Bayswater
- Full name: Bayswater Football Club
- Nickname: The Waters
- Founded: 1895
- League: Eastern Football League
- Home ground: Bayswater Oval

Strip
- Green with Yellow V

= Bayswater Football Club =

Australian rules football club in Victoria, Australia

The Bayswater Football Club is an Australian rules football club located in Bayswater, Victoria. They play in Division 1 of the Eastern Football League.

==History==
The club was founded in 1895. Their first known match was played on 8 June that year against Rosedale, who came from Box Hill. Bayswater lost 5 goals 6 behinds to 2 goals 2 behinds, the goal kickers being A. Moore and Ingwerson.

It wasn't until 1902 that a proper club was formed — "A football club has been started in Bayswater with the following office-bearers :— President, ex-Cr Cottingham; vice-president, Mr E. Kleinert; captain, V. Saligari; treasurer, R. Williams; secretary, R. Tyner."

In 1903 they joined their first competition, the Box Hill Reporter Football Association, but, after only winning 2 matches they dropped out again.
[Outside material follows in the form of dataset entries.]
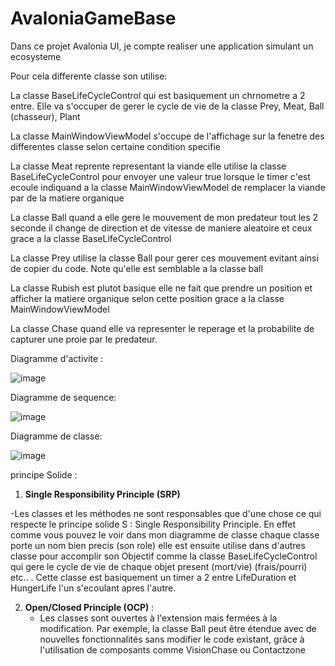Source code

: # AvaloniaGameBase

Dans ce projet Avalonia UI, je compte realiser une application simulant un ecosysteme 

Pour cela differente classe son utilise: 

La classe BaseLifeCycleControl qui est basiquement un chrnometre a 2 entre. Elle va s'occuper de gerer le cycle de vie de la classe Prey, Meat, Ball (chasseur), Plant

La classe MainWindowViewModel s'occupe de l'affichage sur la fenetre des differentes classe selon certaine condition specifie

La classe Meat reprente representant la viande elle utilise la classe BaseLifeCycleControl pour envoyer une valeur true lorsque le timer c'est ecoule indiquand a la classe MainWindowViewModel de remplacer la viande par de la matiere organique

La classe Ball quand a elle gere le mouvement de mon predateur tout les 2 seconde il change de direction et de vitesse de maniere aleatoire et ceux grace a la classe BaseLifeCycleControl

La classe Prey utilise la classe Ball pour gerer ces mouvement evitant ainsi de copier du code. Note qu'elle est semblable a la classe ball 

La classe Rubish est plutot basique elle ne fait que prendre un position et afficher la matiere organique selon cette position grace a la classe MainWindowViewModel

La classe Chase quand elle va representer le reperage et la probabilite de capturer une proie par le predateur. 

Diagramme d'activite :


![image](https://github.com/user-attachments/assets/077df3b3-3993-465e-ba00-f2192009e7aa)


Diagramme de sequence:


![image](https://github.com/user-attachments/assets/d2d0c1a7-2a12-4178-816b-6d2f22cf2df6)



Diagramme de classe:


![image](https://github.com/user-attachments/assets/7bbaba1a-ca02-47a7-a900-5c31ea581cf5)





principe Solide :

1. **Single Responsibility Principle (SRP)**

-Les classes et les méthodes ne sont responsables que d'une chose ce qui respecte le principe solide S : Single Responsibility Principle. En effet comme vous pouvez le voir dans mon diagramme de classe chaque classe porte un nom bien precis (son role) elle est ensuite utilise dans d'autres classe pour accomplir son Objectif comme la classe BaseLifeCycleControl qui gere le cycle de vie de chaque objet present (mort/vie) (frais/pourri) etc.. . Cette classe est basiquement un timer a 2 entre LifeDuration et HungerLife l'un s'ecoulant apres l'autre.



2. **Open/Closed Principle (OCP)** :
   - Les classes sont ouvertes à l'extension mais fermées à la modification. Par exemple, la classe Ball peut être étendue avec de nouvelles fonctionnalités sans modifier le code existant, grâce à l'utilisation de composants comme VisionChase ou Contactzone

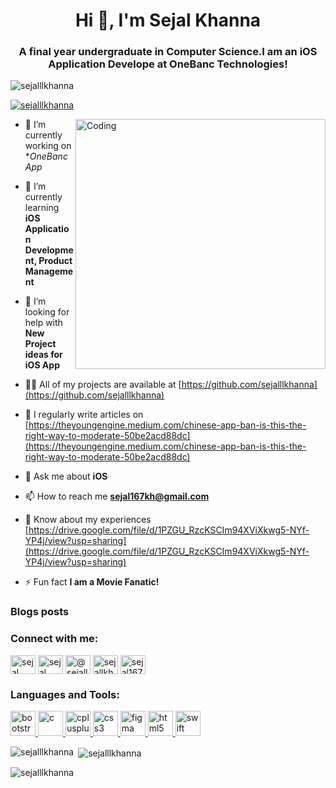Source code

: 

<h1 align="center">Hi 👋, I'm Sejal Khanna</h1>
<h3 align="center">A final year undergraduate in Computer Science.I am an iOS Application Develope at OneBanc Technologies!</h3>

<p align="left"> <img src="https://komarev.com/ghpvc/?username=sejalllkhanna&label=Profile%20views&color=0e75b6&style=flat" alt="sejalllkhanna" /> </p>

<p align="left"> <a href="https://github.com/ryo-ma/github-profile-trophy"><img src="https://github-profile-trophy.vercel.app/?username=sejalllkhanna" alt="sejalllkhanna" /></a> </p>

<img align="right" alt="Coding" width="400" src="https://cdn.dribbble.com/users/2646423/screenshots/5507196/computer.gif">

- 🔭 I’m currently working on **OneBanc App*

- 🌱 I’m currently learning **iOS Application Development, Product Management**

- 🤝 I’m looking for help with **New Project ideas for iOS App**

- 👨‍💻 All of my projects are available at [https://github.com/sejalllkhanna](https://github.com/sejalllkhanna)

- 📝 I regularly write articles on [https://theyoungengine.medium.com/chinese-app-ban-is-this-the-right-way-to-moderate-50be2acd88dc](https://theyoungengine.medium.com/chinese-app-ban-is-this-the-right-way-to-moderate-50be2acd88dc)

- 💬 Ask me about **iOS**

- 📫 How to reach me **sejal167kh@gmail.com**

- 📄 Know about my experiences [https://drive.google.com/file/d/1PZGU_RzcKSCIm94XViXkwg5-NYf-YP4j/view?usp=sharing](https://drive.google.com/file/d/1PZGU_RzcKSCIm94XViXkwg5-NYf-YP4j/view?usp=sharing)

- ⚡ Fun fact **I am a Movie Fanatic!**

### Blogs posts
<!-- BLOG-POST-LIST:START -->
<!-- BLOG-POST-LIST:END -->

<h3 align="left">Connect with me:</h3>
<p align="left">
<a href="https://linkedin.com/in/sejal khanna" target="blank"><img align="center" src="https://cdn.jsdelivr.net/npm/simple-icons@3.0.1/icons/linkedin.svg" alt="sejal khanna" height="30" width="40" /></a>
<a href="https://fb.com/sejal khanna" target="blank"><img align="center" src="https://cdn.jsdelivr.net/npm/simple-icons@3.0.1/icons/facebook.svg" alt="sejal khanna" height="30" width="40" /></a>
<a href="https://medium.com/@sejallkhanna" target="blank"><img align="center" src="https://cdn.jsdelivr.net/npm/simple-icons@3.0.1/icons/medium.svg" alt="@sejallkhanna" height="30" width="40" /></a>
<a href="https://www.leetcode.com/sejallkhanna" target="blank"><img align="center" src="https://cdn.jsdelivr.net/npm/simple-icons@3.0.1/icons/leetcode.svg" alt="sejallkhanna" height="30" width="40" /></a>
<a href="https://auth.geeksforgeeks.org/user/sejal167kh" target="blank"><img align="center" src="https://cdn.jsdelivr.net/npm/simple-icons@3.0.1/icons/geeksforgeeks.svg" alt="sejal167kh" height="30" width="40" /></a>
</p>

<h3 align="left">Languages and Tools:</h3>
<p align="left"> <a href="https://getbootstrap.com" target="_blank"> <img src="https://devicons.github.io/devicon/devicon.git/icons/bootstrap/bootstrap-plain.svg" alt="bootstrap" width="40" height="40"/> </a> <a href="https://www.cprogramming.com/" target="_blank"> <img src="https://devicons.github.io/devicon/devicon.git/icons/c/c-original.svg" alt="c" width="40" height="40"/> </a> <a href="https://www.w3schools.com/cpp/" target="_blank"> <img src="https://devicons.github.io/devicon/devicon.git/icons/cplusplus/cplusplus-original.svg" alt="cplusplus" width="40" height="40"/> </a> <a href="https://www.w3schools.com/css/" target="_blank"> <img src="https://devicons.github.io/devicon/devicon.git/icons/css3/css3-original-wordmark.svg" alt="css3" width="40" height="40"/> </a> <a href="https://www.figma.com/" target="_blank"> <img src="https://www.vectorlogo.zone/logos/figma/figma-icon.svg" alt="figma" width="40" height="40"/> </a> <a href="https://www.w3.org/html/" target="_blank"> <img src="https://devicons.github.io/devicon/devicon.git/icons/html5/html5-original-wordmark.svg" alt="html5" width="40" height="40"/> </a> <a href="https://developer.apple.com/swift/" target="_blank"> <img src="https://devicons.github.io/devicon/devicon.git/icons/swift/swift-original-wordmark.svg" alt="swift" width="40" height="40"/> </a> </p>

<p><img align="left" src="https://github-readme-stats.vercel.app/api/top-langs?username=sejalllkhanna&show_icons=true&locale=en&layout=compact" alt="sejalllkhanna" /></p>

<p>&nbsp;<img align="center" src="https://github-readme-stats.vercel.app/api?username=sejalllkhanna&show_icons=true&locale=en" alt="sejalllkhanna" /></p>

<p><img align="center" src="https://github-readme-streak-stats.herokuapp.com/?user=sejalllkhanna&" alt="sejalllkhanna" /></p>
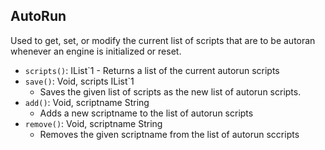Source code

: ## AutoRun

Used to get, set, or modify the current list of scripts that are to be autoran  whenever an engine is initialized or reset.

- `scripts()`: IList`1 - Returns a list of the current autorun scripts
- `save()`: Void, scripts IList`1
  - Saves the given list of scripts as the new list of autorun scripts.
- `add()`: Void, scriptname String
  - Adds a new scriptname to the list of autorun scripts
- `remove()`: Void, scriptname String
  - Removes the given scriptname from the list of autorun sccripts
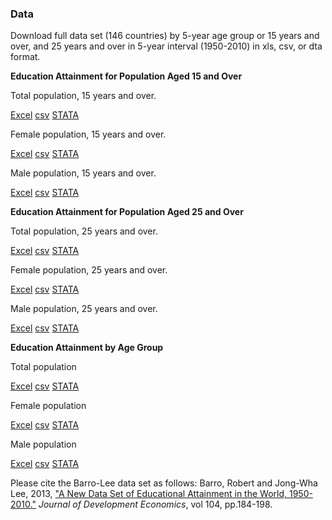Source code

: ﻿
### Data

Download full data set (146 countries) by 5-year age group or 15 years and over, and 25 years and over in 5-year interval (1950-2010) in xls, csv, or dta format.

**Education Attainment for Population Aged 15 and Over**
  
Total population, 15 years and over.

[Excel](/BLData/BL2013_MF1599_v2.2.xls) [csv](/BLData/BL2013_MF1599_v2.2.csv) [STATA](/BLData/BL2013_MF1599_v2.2.dta)

Female population, 15 years and over.

[Excel](/BLData/BL2013_F1599_v2.2.xls) [csv](/BLData/BL2013_F1599_v2.2.csv) [STATA](/BLData/BL2013_F1599_v2.2.dta) 

Male population, 15 years and over.

[Excel](/BLData/BL2013_M1599_v2.2.xls) [csv](/BLData/BL2013_M1599_v2.2.csv) [STATA](/BLData/BL2013_M1599_v2.2.dta)

**Education Attainment for Population Aged 25 and Over**

Total population, 25 years and over.

[Excel](/BLData/BL2013_MF2599_v2.2.xls) [csv](/BLData/BL2013_MF2599_v2.2.csv) [STATA](/BLData/BL2013_MF2599_v2.2.dta)

Female population, 25 years and over.

[Excel](/BLData/BL2013_F2599_v2.2.xls) [csv](/BLData/BL2013_F2599_v2.2.csv) [STATA](/BLData/BL2013_F2599_v2.2.dta) 

Male population, 25 years and over.

[Excel](/BLData/BL2013_M2599_v2.2.xls) [csv](/BLData/BL2013_M2599_v2.2.csv) [STATA](/BLData/BL2013_M2599_v2.2.dta)

**Education Attainment by Age Group**

Total population

[Excel](/BLData/BL2013_MF_v2.2.xls) [csv](/BLData/BL2013_MF_v2.2.csv) [STATA](/BLData/BL2013_MF_v2.2.dta)

Female population

[Excel](/BLData/BL2013_F_v2.2.xls) [csv](/BLData/BL2013_F_v2.2.csv) [STATA](/BLData/BL2013_F_v2.2.dta) 

Male population

[Excel](/BLData/BL2013_M_v2.2.xls) [csv](/BLData/BL2013_M_v2.2.csv) [STATA](/BLData/BL2013_M_v2.2.dta)

Please cite the Barro-Lee data set as follows:
Barro, Robert and Jong-Wha Lee, 2013, ["A New Data Set of Educational Attainment in the World, 1950-2010."](http://www.sciencedirect.com/science/article/pii/S0304387812000855)  _Journal of Development Economics_, vol 104, pp.184-198.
Bayswater did not join any competitions, and appeared to have lapsed between 1904 and 1912. The club re-appeared in 1913 and then played various opponents until 1915, although they were just challenge matches and not part of any competition. In 1916 30 members of the club were on active service and Bayswater went into recess during WW1.

Bayswater reformed in 1919 after the war and joined the Mountain District Football Association, playing against Monbulk, Emerald, Ferny Creek and Belgrave, where they finished third. Their captain and star player was Fred Finch, who later joined Hawthorn in the VFA in 1922 and was in Hawthorn's first ever VFL team in 1925. Finch also captained a Victorian team against Ballarat in 1926.

In 1920 and 1921 Bayswater was again unaffiliated and played social matches. From 1922 until 1925 the club again lapsed.

It wasn't until 1926 that the club re-emerged, joining the Scoresby District Football Association and finished fifth. In 1927 the club became Bayswater-Boronia. This was the first appearance of the Boronia club, as part of a merged entity. Bayswater-Boronia won the 1927 Scoresby FA premiership, defeating East Burwood 8.13.61 to 6.7.43. The club finished third in 1928 and was runners-up in 1929.

In 1930 Boronia broke away from the merger and remained in the Scoresby FA when Bayswater joined the Ringwood District Football Association and played in that competition until it disbanded for WW2.

Bayswater joined the newly formed Croydon Mail Football League in 1945 after the war and won the first premiership there, defeating Croydon by 28 points in the Grand Final that year.

The Croydon Mail League became the Croydon-Ferntree Gully FL and Bayswater remained in that competition.
They were a founding member of the Eastern District Football League in 1962.